Klimawandel, Biodiversitätsverlust, Nachhaltigkeitsziele – die globalen Anforderungen unserer Zeit sind vielfältig!

Für unsere Hochschule mit ihrem klaren Schwerpunkt auf Sonderkulturen und deren Produkten sowie der nachhaltigen Entwicklung von Kulturlandschaften und städtischen Freiräumen ergeben sich aus diesen Herausforderungen zahlreiche Fragen: Wie können wir zukünftige Formen der Landbewirtschaftung entwickeln, insbesondere im Hinblick auf Pflanzen wie Weinreben, Obst und Gemüse, die eine intensive Kulturführung benötigen? Wie lassen sich Städte und Kulturlandschaften so gestalten, dass sie an die Auswirkungen des Klimawandels angepasst sind und zugleich Potenzial bieten, selbigem entgegenzuwirken? Wie können wir auch zukünftig eine wachsende Bevölkerung mit gesunden, sicheren und nachhaltig produzierten Lebensmitteln versorgen? Dies sind Beispiele, denen sich unsere Wissenschaftlerinnen und Wissenschaftler im globalen wie auch regionalen Maßstab stellen und an die sie in Forschung und Lehre anknüpfen – und deren Lösung mit Sicherheit zukünftig eine riesige Aufgabe darstellt! Unsere Forschung muss dabei gleichermaßen anwendungs- wie grundlagenorientiert sein. Durch zahlreiche Kooperationen sind wir mit renommierten Hochschulen und Forschungseinrichtungen, aber auch mit Partnern aus Wirtschaft und Verbänden, im In- und Ausland vernetzt. Diese Netzwerke müssen wir in Zukunft noch stärker nutzen, da die Dimension der Herausforderungen mittlerweile einen globalen Maßstab erreicht hat und Lösungswege kaum mehr adäquat von einzelnen Institutionen – unabhängig von deren Größe – bearbeitet werden können. So stellen wir uns gemeinsam, im grenzüberschreitenden Verbund, mit guten Ideen, klugen Köpfen sowie Engagement und Vehemenz den zahlreichen Herausforderungen in unseren Branchen.
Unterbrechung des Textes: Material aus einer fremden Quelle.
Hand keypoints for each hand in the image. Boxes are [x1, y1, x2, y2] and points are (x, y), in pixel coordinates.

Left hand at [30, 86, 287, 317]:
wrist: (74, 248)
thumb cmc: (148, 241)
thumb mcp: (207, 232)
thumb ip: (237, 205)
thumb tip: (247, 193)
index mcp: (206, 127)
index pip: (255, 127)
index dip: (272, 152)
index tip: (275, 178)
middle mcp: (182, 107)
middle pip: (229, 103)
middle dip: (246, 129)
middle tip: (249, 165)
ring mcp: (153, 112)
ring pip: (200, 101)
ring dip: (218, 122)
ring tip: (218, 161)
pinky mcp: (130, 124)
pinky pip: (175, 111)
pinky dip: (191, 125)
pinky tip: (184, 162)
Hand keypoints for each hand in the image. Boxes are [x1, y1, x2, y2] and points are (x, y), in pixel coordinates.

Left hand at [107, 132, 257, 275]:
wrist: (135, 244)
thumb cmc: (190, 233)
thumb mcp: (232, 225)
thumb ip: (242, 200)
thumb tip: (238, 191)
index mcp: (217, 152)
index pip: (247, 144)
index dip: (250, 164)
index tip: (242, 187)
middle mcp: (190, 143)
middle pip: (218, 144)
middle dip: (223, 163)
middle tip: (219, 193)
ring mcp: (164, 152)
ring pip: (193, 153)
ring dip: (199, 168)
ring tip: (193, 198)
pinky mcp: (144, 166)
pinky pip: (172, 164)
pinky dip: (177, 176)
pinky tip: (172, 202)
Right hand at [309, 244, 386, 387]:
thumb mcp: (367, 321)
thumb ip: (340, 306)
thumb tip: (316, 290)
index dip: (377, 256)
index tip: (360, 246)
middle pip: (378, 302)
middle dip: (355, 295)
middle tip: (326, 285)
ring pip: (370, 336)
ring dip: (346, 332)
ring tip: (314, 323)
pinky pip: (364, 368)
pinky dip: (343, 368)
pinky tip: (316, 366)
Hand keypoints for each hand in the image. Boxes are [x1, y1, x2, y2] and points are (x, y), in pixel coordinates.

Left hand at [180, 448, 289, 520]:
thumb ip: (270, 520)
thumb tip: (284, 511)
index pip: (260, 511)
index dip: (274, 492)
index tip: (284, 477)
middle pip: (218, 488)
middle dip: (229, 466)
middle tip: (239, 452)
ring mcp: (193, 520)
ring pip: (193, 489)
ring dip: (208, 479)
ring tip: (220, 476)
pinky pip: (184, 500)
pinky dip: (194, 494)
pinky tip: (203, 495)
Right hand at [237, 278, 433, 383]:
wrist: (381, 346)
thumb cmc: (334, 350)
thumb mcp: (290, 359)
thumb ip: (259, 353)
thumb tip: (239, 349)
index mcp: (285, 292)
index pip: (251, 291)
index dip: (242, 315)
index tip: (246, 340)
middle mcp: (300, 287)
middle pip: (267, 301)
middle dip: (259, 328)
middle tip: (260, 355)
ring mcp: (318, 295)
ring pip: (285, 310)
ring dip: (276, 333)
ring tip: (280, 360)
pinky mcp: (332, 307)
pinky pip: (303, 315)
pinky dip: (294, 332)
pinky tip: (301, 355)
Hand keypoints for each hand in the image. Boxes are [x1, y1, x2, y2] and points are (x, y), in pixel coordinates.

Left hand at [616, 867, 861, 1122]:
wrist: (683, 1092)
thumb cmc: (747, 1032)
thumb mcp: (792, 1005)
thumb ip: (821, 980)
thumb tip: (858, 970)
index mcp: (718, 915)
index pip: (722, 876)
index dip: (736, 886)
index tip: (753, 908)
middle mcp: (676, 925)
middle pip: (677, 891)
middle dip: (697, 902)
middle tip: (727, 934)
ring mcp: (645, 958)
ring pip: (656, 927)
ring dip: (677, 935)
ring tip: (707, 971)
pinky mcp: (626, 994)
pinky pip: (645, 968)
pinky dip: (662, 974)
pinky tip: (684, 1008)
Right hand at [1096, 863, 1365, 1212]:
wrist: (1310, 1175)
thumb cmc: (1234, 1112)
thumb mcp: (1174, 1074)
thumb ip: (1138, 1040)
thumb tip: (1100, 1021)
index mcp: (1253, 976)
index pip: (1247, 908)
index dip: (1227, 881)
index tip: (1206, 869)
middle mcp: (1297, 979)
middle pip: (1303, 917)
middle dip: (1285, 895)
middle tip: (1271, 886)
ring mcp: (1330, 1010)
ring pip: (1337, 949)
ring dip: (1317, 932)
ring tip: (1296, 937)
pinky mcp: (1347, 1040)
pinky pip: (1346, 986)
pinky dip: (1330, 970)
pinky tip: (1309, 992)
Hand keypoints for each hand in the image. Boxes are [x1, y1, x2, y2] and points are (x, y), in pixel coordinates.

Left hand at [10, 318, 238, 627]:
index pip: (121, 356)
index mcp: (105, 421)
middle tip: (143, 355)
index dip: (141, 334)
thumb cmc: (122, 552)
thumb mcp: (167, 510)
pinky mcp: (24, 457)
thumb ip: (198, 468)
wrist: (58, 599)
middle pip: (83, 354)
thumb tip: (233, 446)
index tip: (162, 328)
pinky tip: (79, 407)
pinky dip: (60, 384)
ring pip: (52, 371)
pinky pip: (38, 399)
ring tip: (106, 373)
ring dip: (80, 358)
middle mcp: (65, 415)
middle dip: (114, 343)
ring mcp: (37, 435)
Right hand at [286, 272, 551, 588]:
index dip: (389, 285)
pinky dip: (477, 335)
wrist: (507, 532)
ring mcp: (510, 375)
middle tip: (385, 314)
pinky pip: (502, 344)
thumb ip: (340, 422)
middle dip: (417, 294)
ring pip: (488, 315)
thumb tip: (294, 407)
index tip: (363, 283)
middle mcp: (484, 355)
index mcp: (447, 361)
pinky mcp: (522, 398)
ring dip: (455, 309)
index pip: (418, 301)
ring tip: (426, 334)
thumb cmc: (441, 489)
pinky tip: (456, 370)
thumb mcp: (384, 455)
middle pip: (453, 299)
Auf unserer Website wollen wir Ihnen einen Einblick in unsere Themengebiete und zum Teil weltweit einmaligen Infrastrukturen für Forschung und Lehre auf unserem Campus geben. Als Hochschule mit einem besonderen Profil und einem Fokus auf Arbeiten entlang der gesamten Wertschöpfungskette von Sonderkulturen fühlen wir uns besonders verpflichtet, Strategien für eine nachhaltige und lebenswerte Zukunft zu schaffen. Erfahren Sie, welche Ansätze wir hierfür verfolgen:

Unsere Forschungsschwerpunkte

Nachhaltigkeit und Anbausysteme

Ertragssichere, qualitätsorientierte und nachhaltige Anbausysteme für Sonderkulturen entwickeln

Der Anbau von Reben, Obst, Gemüse und Zierpflanzen ist mit einer intensiven Kulturführung und einem hohen Ressourceneinsatz verbunden. Damit steht auch der Wein- und Gartenbau im Spannungsfeld, einerseits qualitativ hochwertige und marktgerechte Erzeugnisse in ausreichender Menge zu produzieren, andererseits aber auch zukunftsorientiert zu handeln, Natur- und Umweltaspekte vermehrt zu berücksichtigen und Ressourcen nachhaltig einzusetzen. Ziel unserer Forschungsarbeiten ist daher die Entwicklung von innovativen und ökologisch verträglichen Anbaustrategien für Sonderkulturen. So arbeiten wir an der Züchtung neuer Sorten oder Wuchsformen, die besser an den Klimawandel, an Standorteigenschaften oder an Schaderreger angepasst sind, nur einen reduzierten Ressourceneinsatz benötigen und eine effiziente und für die Produzierenden ertragssichere Produktion ermöglichen. Des Weiteren erproben wir intelligente Sensorsysteme, um die Nutzung knapper Ressourcen wie Wasser und Nährstoffe gezielt zu steuern und zu optimieren und prüfen alternative Strategien wie den Einsatz mikrobieller Antagonisten zur Kontrolle von Schaderregern oder den Zusatz von Stoffen zur Verbesserung der Standortbedingungen. Gemeinsam mit unseren Partnern erarbeiten wir Maßnahmen zur Diversifizierung der Anbausysteme von Sonderkulturen, um Ökosystemleistungen und Biodiversität zu erhalten.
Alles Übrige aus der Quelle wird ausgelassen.